From what I read potassium metabisulfite is not good for beer. You would be better off trying a no rinse sanitizer like Star San, I have read that it is great, and I just ordered some for myself.

Wup
 
Okay, thanks. If there's any risk to the beer, I won't try it. Don't want to ruin a whole batch because of my laziness... ;)
 
I've been using One step for both. I used One step for wines, and when I started making beer a couple of months ago, I just used it since that's what I had and I was familiar with it. Everything has been working great so far.

Lorena
 
Thanks, lorenae. I think I might try that. Do you use it to sanitize everything or just the bottles? What contact time do you use?
 
I use it to sanitize everything- the fermenters, carboy, airlock, spoon, siphon/racking tubing, bottling stuff, caps, etc. It's easier for me, since I made wine first and was very comfortable with one-step. I buy it in bulk, and it's not too expensive that way.
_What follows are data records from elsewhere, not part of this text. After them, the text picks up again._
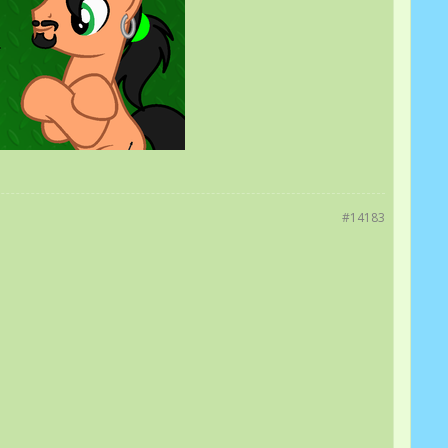
#14183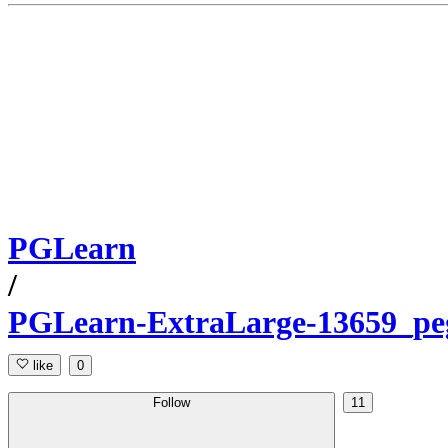
PGLearn
/
PGLearn-ExtraLarge-13659_pe
like
0
Follow
11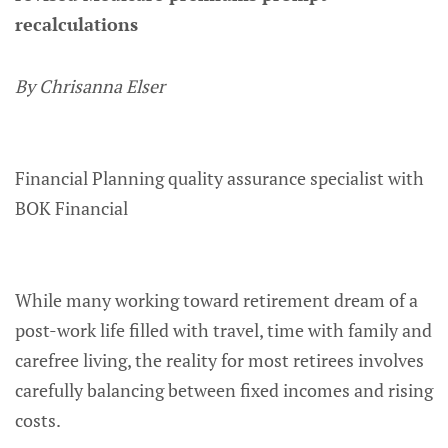
recalculations
By Chrisanna Elser
Financial Planning quality assurance specialist with
BOK Financial
While many working toward retirement dream of a
post-work life filled with travel, time with family and
carefree living, the reality for most retirees involves
carefully balancing between fixed incomes and rising
costs.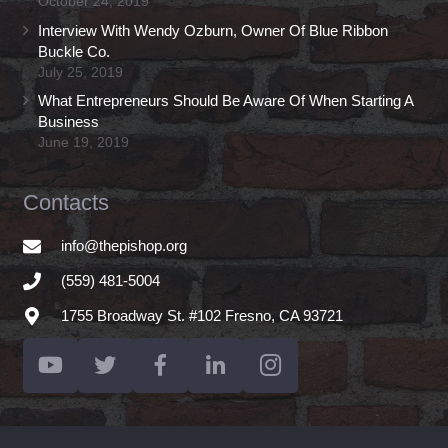
October 24, 2019
Interview With Wendy Ozburn, Owner Of Blue Ribbon
Buckle Co.
July 25, 2019
What Entrepreneurs Should Be Aware Of When Starting A
Business
June 19, 2019
Contacts
info@thepishop.org
(559) 481-5004
1755 Broadway St. #102 Fresno, CA 93721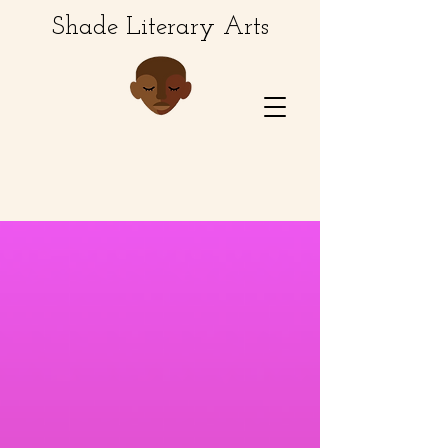
Shade Literary Arts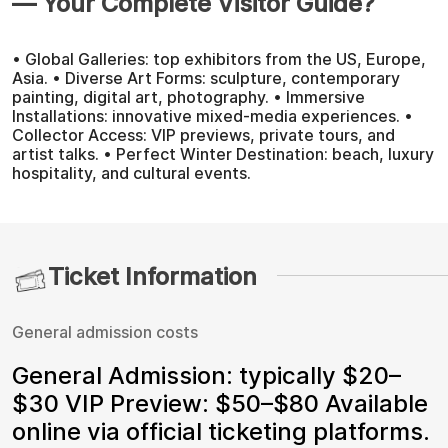
— Your Complete Visitor Guide?
• Global Galleries: top exhibitors from the US, Europe,
Asia. • Diverse Art Forms: sculpture, contemporary
painting, digital art, photography. • Immersive
Installations: innovative mixed-media experiences. •
Collector Access: VIP previews, private tours, and
artist talks. • Perfect Winter Destination: beach, luxury
hospitality, and cultural events.
Ticket Information
General admission costs
General Admission: typically $20–
$30 VIP Preview: $50–$80 Available
online via official ticketing platforms.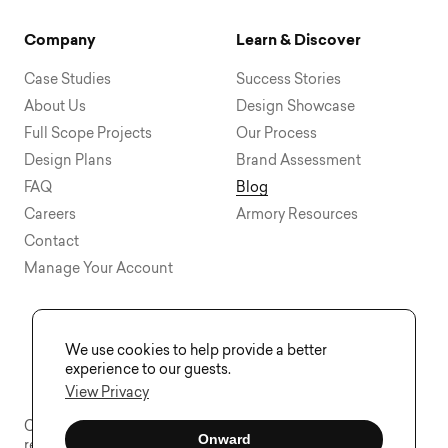
Company
Learn & Discover
Case Studies
Success Stories
About Us
Design Showcase
Full Scope Projects
Our Process
Design Plans
Brand Assessment
FAQ
Blog
Careers
Armory Resources
Contact
Manage Your Account
We use cookies to help provide a better
experience to our guests.
View Privacy
Copyright © 2015 - 2026 Visual Soldiers®. All rights
Onward
reserved.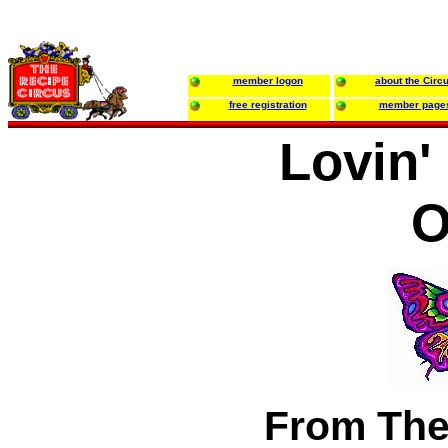
member logon
about the Circ
free registration
member page
Lovin'
O
From The 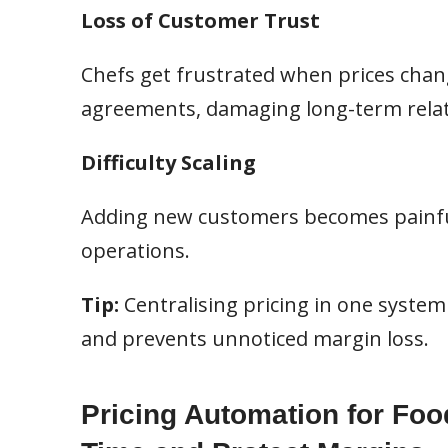
Loss of Customer Trust
Chefs get frustrated when prices chan
agreements, damaging long-term relat
Difficulty Scaling
Adding new customers becomes painfu
operations.
Tip:
Centralising pricing in one system g
and prevents unnoticed margin loss.
Pricing Automation for Foo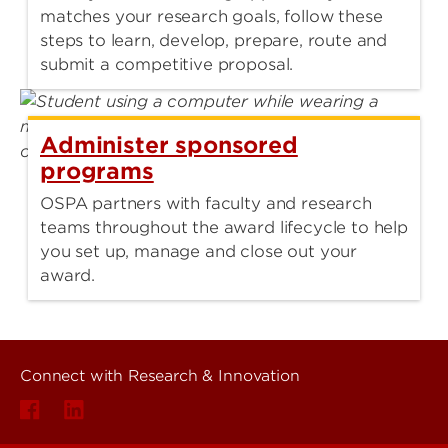
matches your research goals, follow these
steps to learn, develop, prepare, route and
submit a competitive proposal.
Administer sponsored
programs
OSPA partners with faculty and research
teams throughout the award lifecycle to help
you set up, manage and close out your
award.
Connect with Research & Innovation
I'm going to put some in a spray bottle to make it easier to coat the surfaces (that's an idea from this board). I don't time the contact time- it's pretty long because I clean and then sanitize the bucket and then put all the stuff in that while I get other things ready. When I do the bottles, I clean the kitchen sink then pour the sanitizer from my bottling bucket into the sink and then put my bottles in there. I fill the bottles, by standing them up in the sink and pouring sanitizer into them. The sink still has sanitizer in it while I do this, and then after they sit a while (while I rack and/or boil my priming sugar) then I take them out and let them dry and do a few more. I do about 10 or 12 at a time. I line them up on the kitchen island, then open the dishwasher and fill 10 or 15 bottles at a time on the dishwasher door. That contains the drips.

I'm sure you'll hear of many other ways to do this- some more efficient and cheaper. But this works for me.

Lorena
 
Bleach isn't bad - just probably more of a pain. It's possible if you're not careful to have a bleachy tasting brew. All my old books say to use bleach, so a lot of people have done it for a long time.

The newer products that are out aren't much more expensive than bleach and do a great job - plus, you don't have to rinse when you're done.